According to his son, Kevin, he brought that pride to his role as a father, teacher and mentor.
“Pop’s studio was downstairs in the basement of the family home," Kevin recalled. "We called it 'the Tomb'. It was his incubator. The Tomb was also where Pop held court. Family, friends, students, fellow artists, whoever, we all found ourselves there, with him, talking about art, music, world events, about life and all that contains. All this was a constant stream of consciousness that our dad translated on the canvas.”
Over the years Barnes sold very few paintings. They piled up in his studio, in the garage, and later in a rented storage space. His daughter Diana told me how her brother and sister, Curtis Jr. and Denise, began to talk with their father about the business of art and the legacy of his work.
“Now dad didn’t want to have anything to do with that part, dad wanted to just paint," Diana said as she chuckled. but they saw something a lot bigger than just being in that basement, and they wanted to broaden it, and take it as far as they could take it.”
So the pair formed a business to promote their father’s work. They had success showing his work at local galleries, but eventually exhausted all the opportunities in the area. After that, the paintings sat in storage. In 2015, Denise passed away. Then in 2019 Curtis Barnes himself died, leaving Curtis Jr. to promote his father’s legacy.
Curtis Jr. had a close friend, Zachary Armstrong, a painter who was mentored by Barnes.
“I was so young when I saw the Tomb, it was the first professional working artist studio I’d seen," Armstrong said. "That does something to you and stays with you. He was the first person I’d ever met that took painting that serious and doing it every day. The last couple years of his working life I was building small stretchers for him and bringing those over to him, and you couldn’t build them fast enough, he would paint over them if I didn’t bring them.”
Armstrong began to achieve success as a painter, and he would tell his galleries about a prolific, unknown artist from Dayton, Ohio, but there were no pictures of the paintings, so he had nothing to show anyone. Then last year, the Contemporary Dayton gallery asked to show Barnes’s paintings. Curtis Jr. and Armstrong took that opportunity to photograph them. There were five hundred paintings.

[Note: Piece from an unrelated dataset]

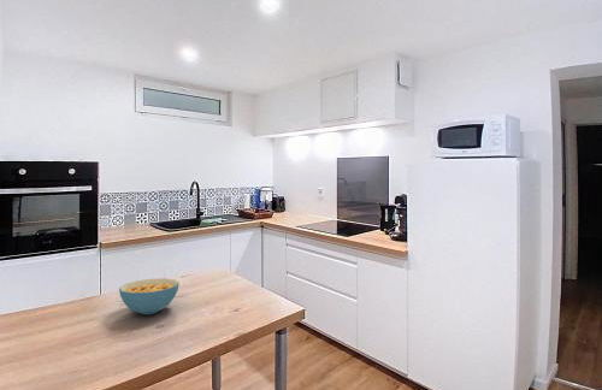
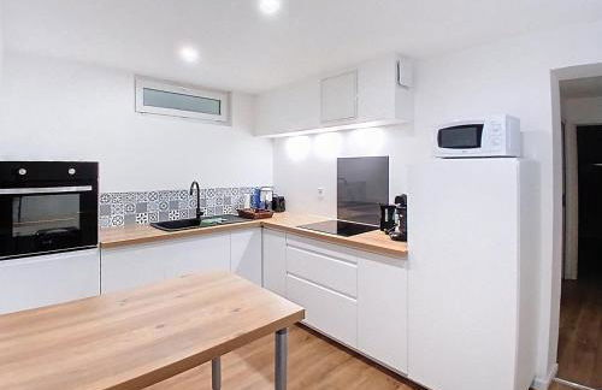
- cereal bowl [118,277,179,315]
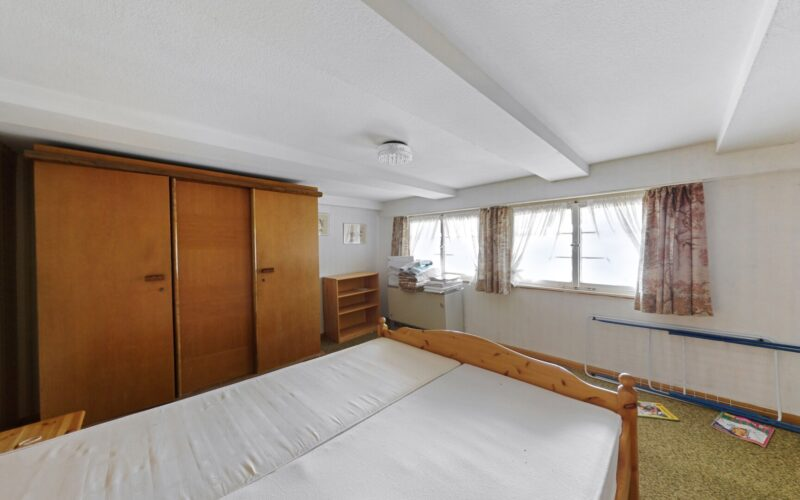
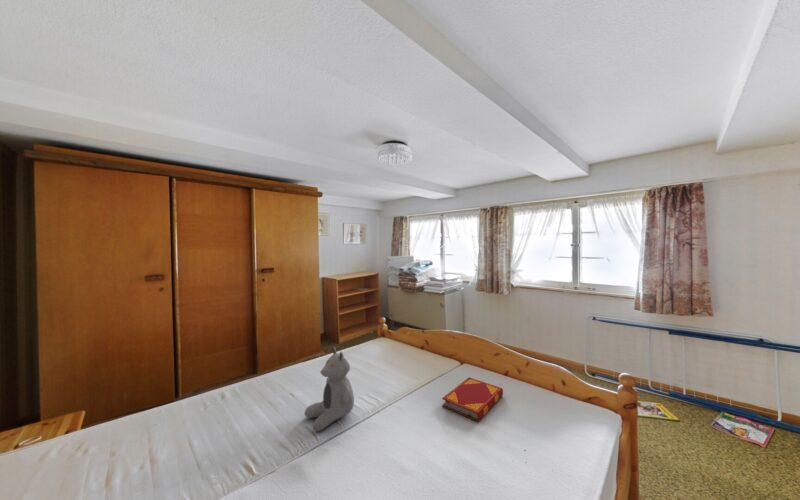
+ teddy bear [304,346,355,433]
+ hardback book [441,376,504,423]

Armstrong showed the photos to Copenhagen-based private museum and collection Faurschou. They were interested, but with COVID, couldn’t travel until early 2022 to see the paintings in person.
“When we saw the works, we agreed right there and then that we had to show these in New York," Christian Faurschou said. “These works, they’re truly great works. It felt unreal that there was this capacity and these many works sitting in a storage unit in the middle of Dayton. It was unbelievable.”
And that’s how Curtis Barnes got discovered. But just as his father’s work was about to get its big break, Curtis Jr. died.
Faurschou agreed to represent the work going forward, and this September, along with the work of Zachary Armstrong, and world-renowned artist Robert Rauschenberg, the paintings of Curtis Barnes, Sr. will premiere at Faurschou’s exhibition venue in New York City.